Максат же мысленно ругался, он не любил говорить на эту тему, а Жанара, как назло, всегда считала своим долгом рассказывать всем о его книгах. Хотя каких еще «книгах», речь шла о книге. Одной, единственной и то, изданной на свои собственные деньги в частной типографии и розданной друзьям и знакомым.

– И о чем же была Ваша книга?

– Ну, я бы не стал говорить, что это была полноценная книга, так, сборник рассказов и повестей, называлась «Противофаза».

Максат попытался закончить разговор, но Жанара не унималась:

– У нас тут дома есть один экземпляр, я сейчас принесу.

Она уже собиралась вставать, но Максат ее опередил:

– Не надо! Потом, после еды принесешь, – он повернулся к квартиранту, – а Вы, могу узнать, каким направлением истории занимаетесь?

Мирас Мурзаевич неуверенно поправил очки и огляделся по сторонам.

– Ну… как бы сказать, вообще моя специализация это история Казахстана. Ну, знаете, кочевой образ жизни. Предки казахов, казахское ханство, джунгарское нашествие, присоединение к России. Но сейчас приходится приспосабливаться и к новым направлениям в той же истории.

– В смысле? – не понял Максат.

– Ну, вот, допустим, ввели предмет «история развития права в Казахстане». А преподавателей по этому предмету толком и нет. Есть хорошие преподаватели права, но они не историки. Да и вообще, что конкретно преподавать по этому предмету, историю, или само право? Если разобраться, по сути, предмет должен начинаться с советского права и заканчиваться современным правом, но на деле все гораздо сложнее.

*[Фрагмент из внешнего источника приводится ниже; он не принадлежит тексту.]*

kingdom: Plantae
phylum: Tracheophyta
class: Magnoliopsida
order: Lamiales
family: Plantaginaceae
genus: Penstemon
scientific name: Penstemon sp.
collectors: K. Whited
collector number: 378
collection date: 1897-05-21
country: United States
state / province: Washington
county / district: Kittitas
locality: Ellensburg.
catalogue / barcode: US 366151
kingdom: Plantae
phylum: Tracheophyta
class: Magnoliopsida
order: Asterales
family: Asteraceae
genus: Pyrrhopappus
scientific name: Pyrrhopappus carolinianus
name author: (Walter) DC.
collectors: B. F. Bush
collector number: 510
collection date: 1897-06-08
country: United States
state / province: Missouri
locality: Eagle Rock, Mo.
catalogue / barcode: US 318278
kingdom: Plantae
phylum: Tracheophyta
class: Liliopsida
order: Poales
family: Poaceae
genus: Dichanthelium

Максат заинтересованно сдвинул брови:

– Например?

– Скажем так, – Мирас Мурзаевич поднял глаза к потолку, – предмет этот начинается с древнейших институтов права в Казахстане. Начиная с права, в тюркском каганате и по нарастающей. Вот Вы знаете что-нибудь об этом?

Максат неуверенно протянул:

– Ну, насколько я знаю, кодификация законов предпринималась и в древний период времени. А в казахском ханстве и вовсе писались отдельные своды законов, при хане Есиме, затем при Тауке…

– Да, да, – Мирас Мурзаевич нетерпеливо закивал головой, – но мы говорим не просто о законах, тут речь идет о праве, что подразумевает наличие определенной базы, правовой системы. Конечно, экскурсы в историю необходимы, но это тема для одного-двух занятий, но никак не целого курса.

Максат был с ним не согласен, но спорить не стал. Кандидату наук наверняка виднее, что там правильно, а что нет.

– А что касается свода законов хана Есима, а затем и переработанной версии этих же законов, от его внука хана Тауке, то не следует забывать, какое это было время, – нравоучительным тоном продолжал Мирас Мурзаевич. – Период джунгарских войн, середина семнадцатого века, народу нужна была твердая рука, поэтому все усилия ханов были направлены на упрочнение своих собственных позиций.

– Ой, а ведь дядя Максат как раз пишет про то время книгу! – невинным тоном проговорила Жанара.

Максат хотел было уже возмутиться, с каких пор он вдруг стал «дядей Максатом» и дать Жанаре подзатыльник, но тут он увидел, что она хитро улыбается и ему стало обидно. Нужно было как-то исправлять ситуацию и перевести разговор в другое русло, но было уже поздно, Мирас Мурзаевич удивленно взглянул на него и спросил:

– Вот как? А о чем Ваша новая книга?

– История борьбы казахского народа с внешним врагом. Книга охватывает период 1639—1643 годов.

– Правление Жангир-хана, – нравоучительно сказал Мирас Мурзаевич.

– Да, – неохотно продолжал Максат, – но книга не столько о нем, сколько обо всем народе.

– Интересно, – квартирант улыбнулся.

«Ну вот, теперь он точно не отстанет», – с грустью подумал Максат и оглядел присутствующих. Жанару ситуация, похоже, весьма забавляла, а Маржан-апа восторженно смотрела в сторону новоявленного кандидата наук.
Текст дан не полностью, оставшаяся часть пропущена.